AutoGraphAD: Unsupervised Graph NIDS

• AutoGraphAD is an unsupervised anomaly detection framework that leverages a heterogeneous variational graph autoencoder to process NetFlow data as temporal, bipartite graphs.
• It constructs graphs by linking connection-flow nodes with IP nodes, enabling localized anomaly scoring in fixed time windows while bypassing the need for labeled data.
• The framework optimizes reconstruction and KL-divergence losses through grid search on hyperparameters, achieving high throughput and robust detection performance.

AutoGraphAD is an unsupervised anomaly detection framework for network intrusion detection systems (NIDS), leveraging a Heterogeneous Variational Graph Autoencoder (VGAE) architecture to process NetFlow data as temporal heterogeneous graphs. Unlike supervised approaches, AutoGraphAD is designed to obviate the need for labelled datasets and downstream anomaly detectors by producing end-to-end anomaly scores based on reconstruction and latent space regularization (Anyfantis et al., 21 Nov 2025).

▸ Dataset:
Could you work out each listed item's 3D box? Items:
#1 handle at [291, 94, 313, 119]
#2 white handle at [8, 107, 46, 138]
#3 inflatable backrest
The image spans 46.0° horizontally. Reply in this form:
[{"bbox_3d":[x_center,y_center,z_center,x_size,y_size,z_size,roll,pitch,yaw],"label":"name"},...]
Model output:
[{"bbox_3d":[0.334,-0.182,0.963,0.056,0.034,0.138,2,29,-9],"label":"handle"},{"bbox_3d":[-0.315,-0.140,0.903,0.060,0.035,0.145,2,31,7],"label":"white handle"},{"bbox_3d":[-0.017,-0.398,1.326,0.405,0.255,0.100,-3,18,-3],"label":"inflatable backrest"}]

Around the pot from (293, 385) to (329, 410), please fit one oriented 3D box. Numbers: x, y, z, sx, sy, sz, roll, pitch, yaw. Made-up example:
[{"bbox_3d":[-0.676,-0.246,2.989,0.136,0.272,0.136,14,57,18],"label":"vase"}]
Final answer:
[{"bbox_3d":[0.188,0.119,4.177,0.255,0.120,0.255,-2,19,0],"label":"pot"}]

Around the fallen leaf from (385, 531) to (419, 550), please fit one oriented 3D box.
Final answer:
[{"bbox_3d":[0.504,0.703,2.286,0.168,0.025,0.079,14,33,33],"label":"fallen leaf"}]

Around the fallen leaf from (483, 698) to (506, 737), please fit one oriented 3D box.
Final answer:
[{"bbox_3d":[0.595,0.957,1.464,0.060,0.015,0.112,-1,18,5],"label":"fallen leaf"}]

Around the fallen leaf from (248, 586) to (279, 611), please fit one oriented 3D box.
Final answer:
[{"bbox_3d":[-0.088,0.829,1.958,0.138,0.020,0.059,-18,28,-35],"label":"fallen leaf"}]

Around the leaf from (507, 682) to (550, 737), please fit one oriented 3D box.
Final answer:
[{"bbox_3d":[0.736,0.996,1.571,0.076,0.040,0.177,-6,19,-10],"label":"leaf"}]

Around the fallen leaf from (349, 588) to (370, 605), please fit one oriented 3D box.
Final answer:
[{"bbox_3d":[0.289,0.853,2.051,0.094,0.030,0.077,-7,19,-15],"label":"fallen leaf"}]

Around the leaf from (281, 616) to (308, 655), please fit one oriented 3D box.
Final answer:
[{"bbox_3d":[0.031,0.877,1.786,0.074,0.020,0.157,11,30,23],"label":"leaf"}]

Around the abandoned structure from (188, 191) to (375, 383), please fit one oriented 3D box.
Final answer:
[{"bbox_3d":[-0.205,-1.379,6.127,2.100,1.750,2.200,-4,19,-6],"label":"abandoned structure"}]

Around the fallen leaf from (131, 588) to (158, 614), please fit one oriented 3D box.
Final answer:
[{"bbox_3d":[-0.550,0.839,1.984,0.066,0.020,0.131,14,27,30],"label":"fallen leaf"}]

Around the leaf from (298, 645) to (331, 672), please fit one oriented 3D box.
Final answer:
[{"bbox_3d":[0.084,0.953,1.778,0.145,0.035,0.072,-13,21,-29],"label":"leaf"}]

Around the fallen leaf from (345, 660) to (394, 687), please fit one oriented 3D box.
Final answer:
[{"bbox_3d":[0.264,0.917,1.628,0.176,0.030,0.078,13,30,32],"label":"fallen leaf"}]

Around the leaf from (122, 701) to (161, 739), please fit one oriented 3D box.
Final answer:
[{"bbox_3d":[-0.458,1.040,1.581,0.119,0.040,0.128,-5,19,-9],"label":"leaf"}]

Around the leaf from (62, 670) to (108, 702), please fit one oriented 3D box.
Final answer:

▸ Problems and tasks:
1. List every abbreviation in the AutoGraphAD summary that is written entirely in capital letters, giving each one once.
2. Please copy the AutoGraphAD summary word for word from "AutoGraphAD: Unsupervised Graph" to "for labeled data.".
The data were taken from a separate source.

▸ Exercise solutions:
1. NIDS, IP, KL, VGAE

2.
AutoGraphAD: Unsupervised Graph NIDS

• AutoGraphAD is an unsupervised anomaly detection framework that leverages a heterogeneous variational graph autoencoder to process NetFlow data as temporal, bipartite graphs.
• It constructs graphs by linking connection-flow nodes with IP nodes, enabling localized anomaly scoring in fixed time windows while bypassing the need for labeled data.